Choose to use Secure Socket Layer encryption.

Server Certificate field

Choose the server certificate created for HyperFlex from the drop-down list.

Step 5

Click Save.


Updating KMIP Server Settings

Update the KMIP server settings to use the Client Certificate and specify a common Organizational Unit.

Procedure


Step 1

Log in to the SafeNet KeySecure Management Console with administrator credentials.

Step 2

Click the Device tab.

Step 3

In the navigation pane, click Key Server.

Step 4

Under the Authentication Settings section, click Edit.

Step 5

Set the Trusted CA List Profile as Default from the drop-down list.

Step 6

Set the Username Field in Client Certificate as OU (Organizational Unit) from the drop-down list.

Step 7

Click Save.

Step 8

Create a local user with the common issuer OU that is present in the local and the SSL certificates.

  1. Click the Security tab.

  1. In the navigation pane, click Local Users and Groups.

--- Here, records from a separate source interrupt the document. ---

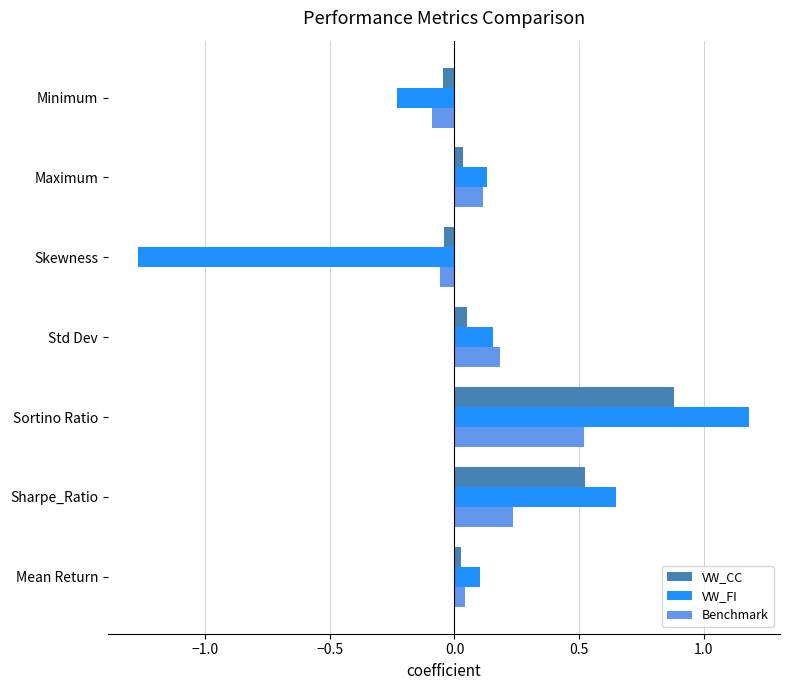

At which category does the chart reach its peak across all series?

Sortino Ratio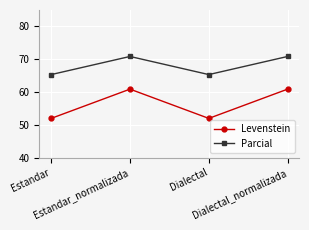

What is the value of the Levenstein point at the 4th from the left?

60.9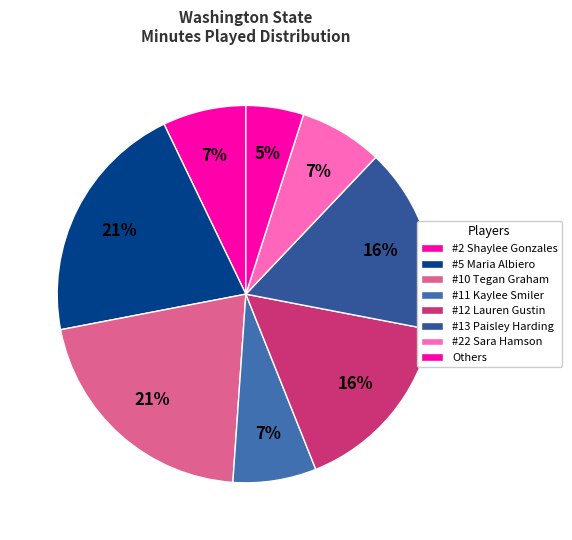

To the nearest percent, what portion does #12 Lauren Gustin represent?

16%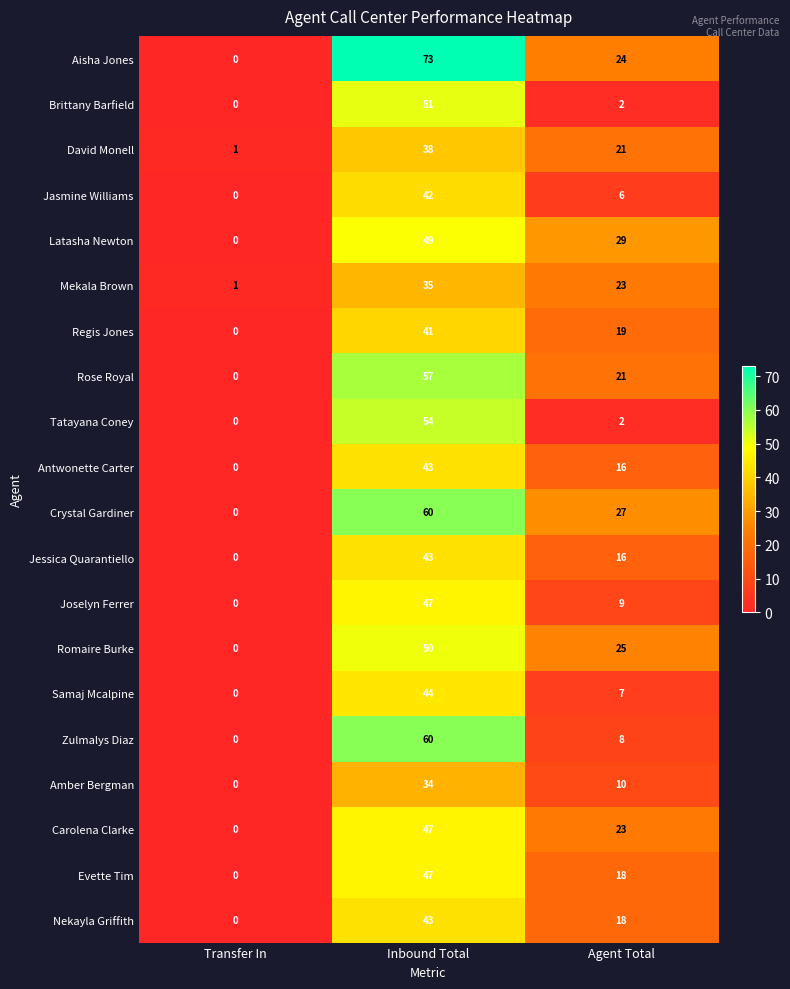

What is the average value of the Crystal Gardiner series?

29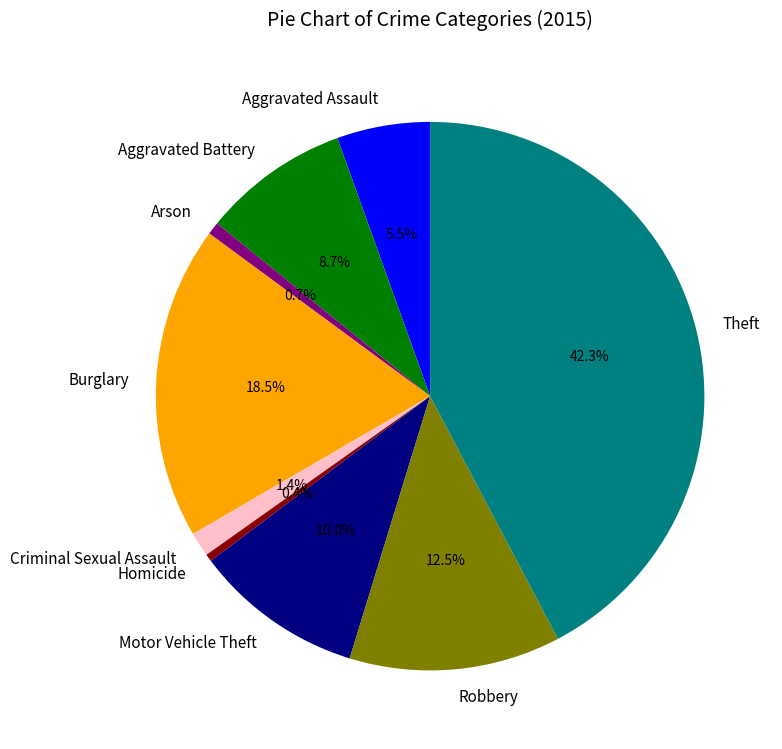

True or false: Aggravated Battery accounts for 2% of the total.

False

  2. Under the Local Users section, click Add and complete the following fields.

UI Element

Essential Information

Username field

<admin> username

Password field

<admin> password

User Administration Permission

Check to grant administration permission for this user.

Change Password Permission

Check to grant change password permission for this user.

You can now sign CSRs from the cluster with this user.